*Excerpted data:*
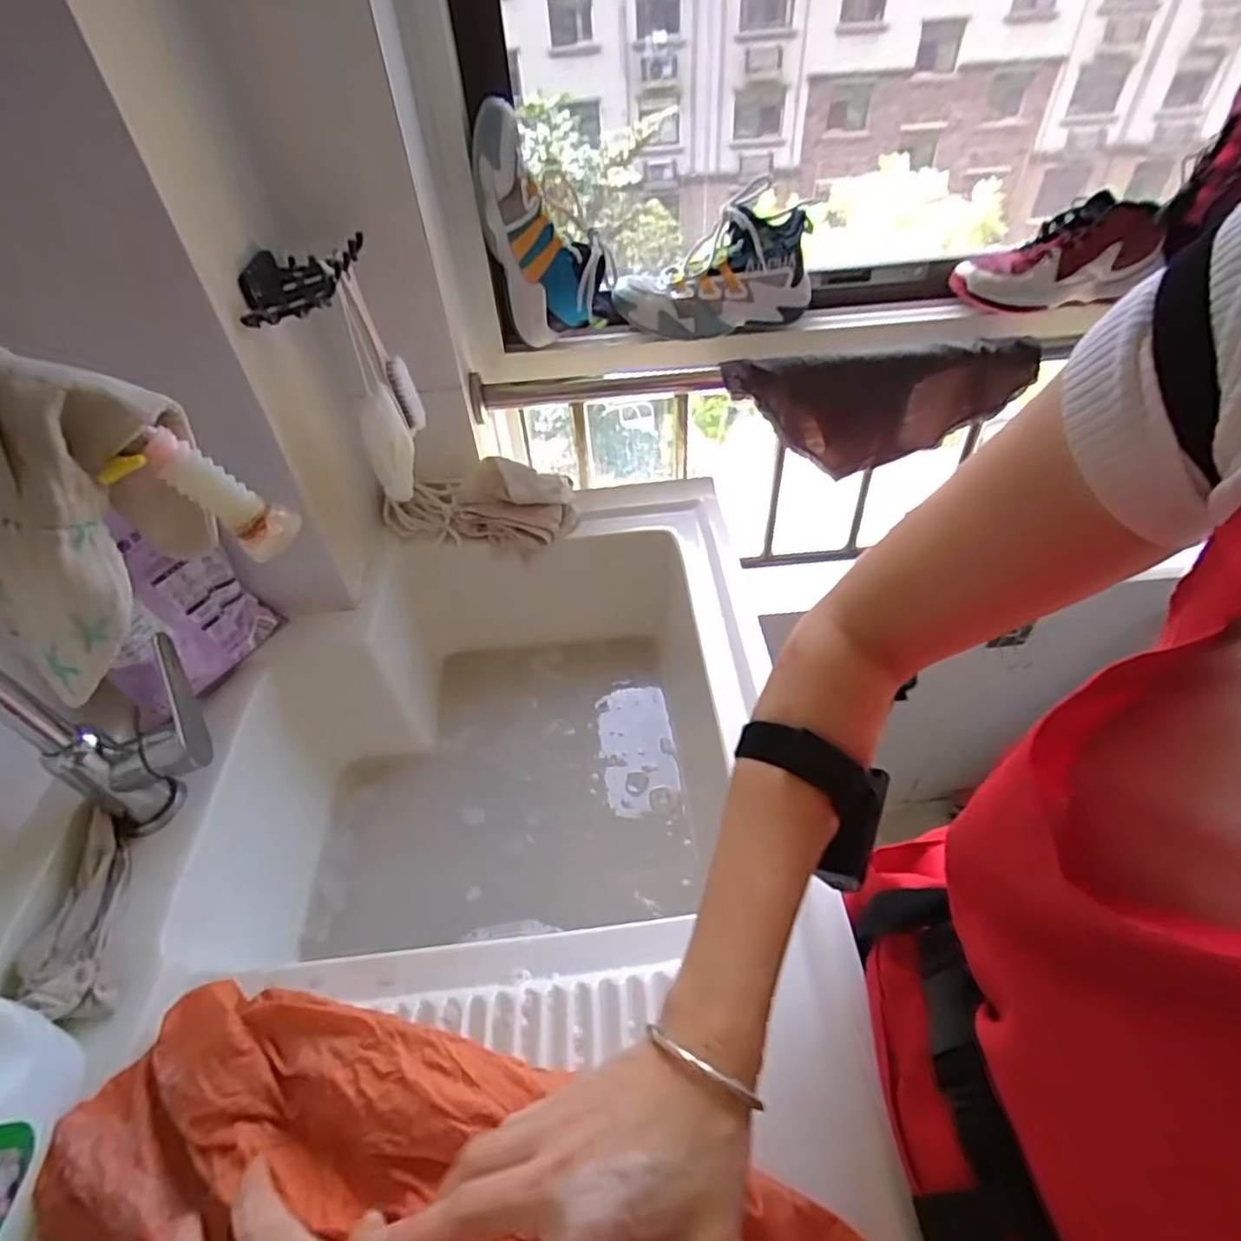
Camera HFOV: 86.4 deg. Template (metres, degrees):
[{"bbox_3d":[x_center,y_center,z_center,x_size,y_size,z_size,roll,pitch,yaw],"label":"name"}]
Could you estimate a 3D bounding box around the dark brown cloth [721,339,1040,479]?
[{"bbox_3d":[0.323,-0.272,0.851,0.372,0.140,0.040,-5,46,0],"label":"dark brown cloth"}]

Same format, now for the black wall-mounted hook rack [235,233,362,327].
[{"bbox_3d":[-0.267,-0.293,0.559,0.078,0.031,0.132,-6,46,-1],"label":"black wall-mounted hook rack"}]

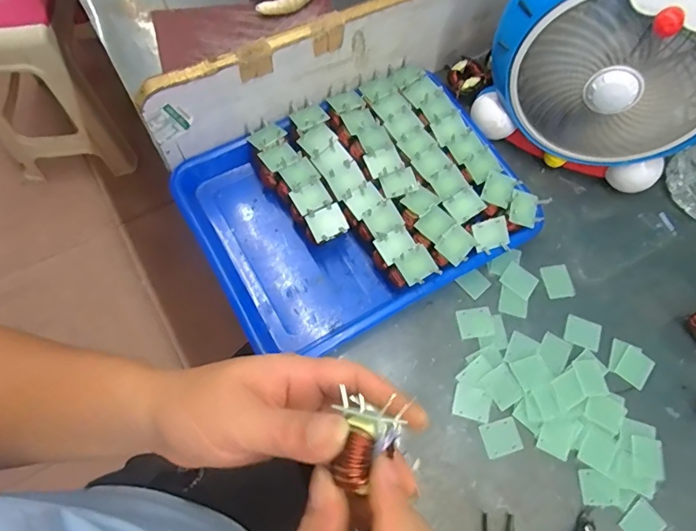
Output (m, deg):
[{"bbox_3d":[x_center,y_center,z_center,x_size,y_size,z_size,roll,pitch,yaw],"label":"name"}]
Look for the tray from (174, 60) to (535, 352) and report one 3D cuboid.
[{"bbox_3d":[0.005,-0.064,0.491,0.309,0.051,0.244,-28,73,-14],"label":"tray"}]

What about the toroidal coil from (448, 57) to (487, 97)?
[{"bbox_3d":[0.144,-0.230,0.570,0.043,0.018,0.045,-23,76,12],"label":"toroidal coil"}]

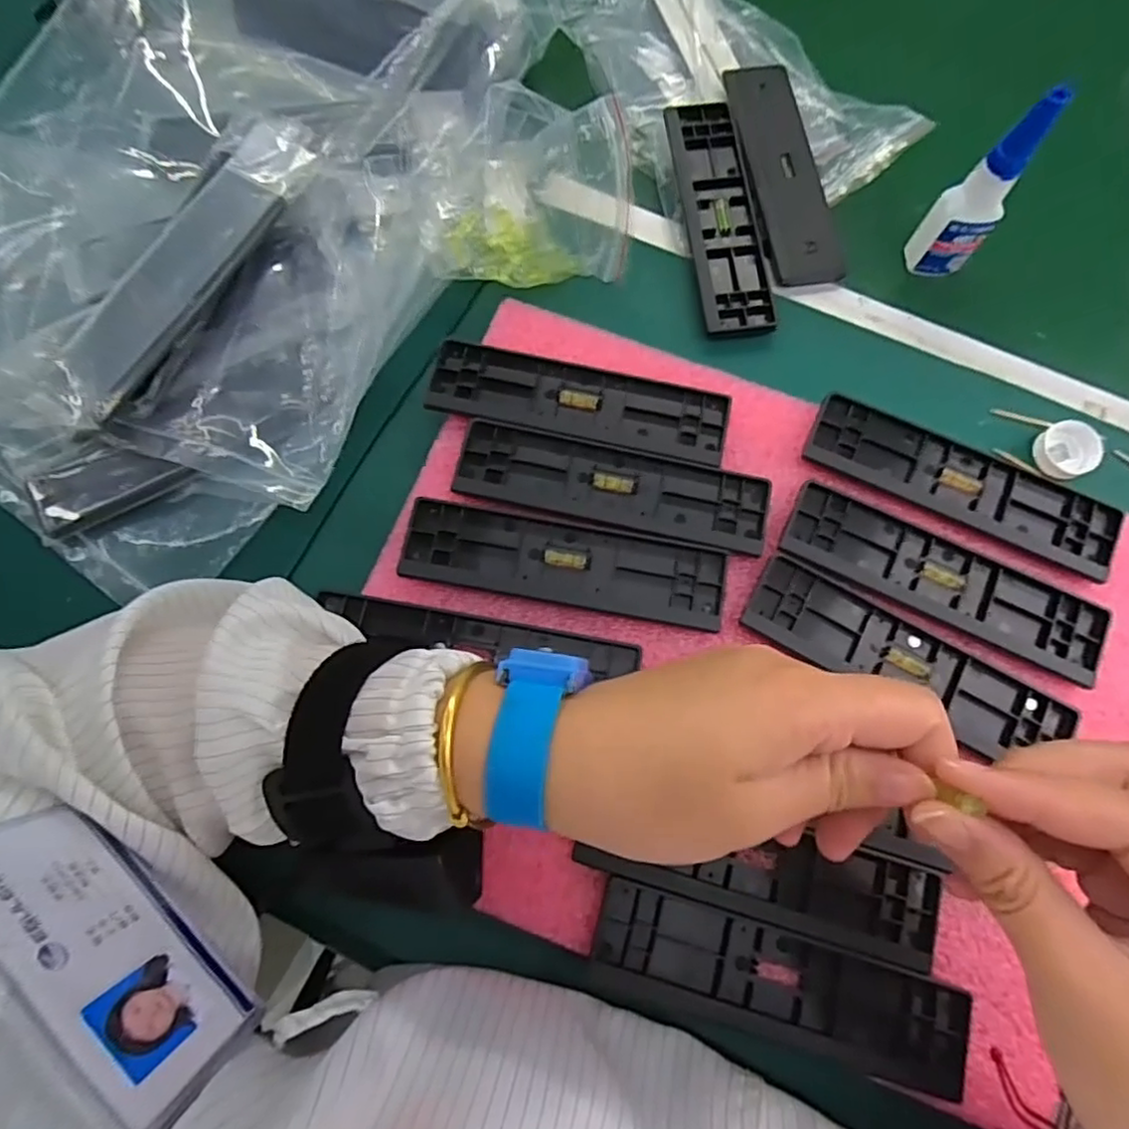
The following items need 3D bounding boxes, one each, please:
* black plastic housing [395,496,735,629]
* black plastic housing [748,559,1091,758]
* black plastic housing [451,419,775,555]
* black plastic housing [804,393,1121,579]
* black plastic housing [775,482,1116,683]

*What you have to do:* Strip out the pictures and reproduce the remaining material above exactly.

*Exercise response:*
Camera HFOV: 86.4 deg. Template (metres, degrees):
[{"bbox_3d":[x_center,y_center,z_center,x_size,y_size,z_size,roll,pitch,yaw],"label":"name"}]
Could you estimate a 3D bounding box around the dark brown cloth [721,339,1040,479]?
[{"bbox_3d":[0.323,-0.272,0.851,0.372,0.140,0.040,-5,46,0],"label":"dark brown cloth"}]

Same format, now for the black wall-mounted hook rack [235,233,362,327].
[{"bbox_3d":[-0.267,-0.293,0.559,0.078,0.031,0.132,-6,46,-1],"label":"black wall-mounted hook rack"}]

Output (m, deg):
[{"bbox_3d":[x_center,y_center,z_center,x_size,y_size,z_size,roll,pitch,yaw],"label":"name"}]
Look for the tray from (174, 60) to (535, 352) and report one 3D cuboid.
[{"bbox_3d":[0.005,-0.064,0.491,0.309,0.051,0.244,-28,73,-14],"label":"tray"}]

What about the toroidal coil from (448, 57) to (487, 97)?
[{"bbox_3d":[0.144,-0.230,0.570,0.043,0.018,0.045,-23,76,12],"label":"toroidal coil"}]

The following items need 3D bounding boxes, one each, please:
* black plastic housing [395,496,735,629]
* black plastic housing [748,559,1091,758]
* black plastic housing [451,419,775,555]
* black plastic housing [804,393,1121,579]
* black plastic housing [775,482,1116,683]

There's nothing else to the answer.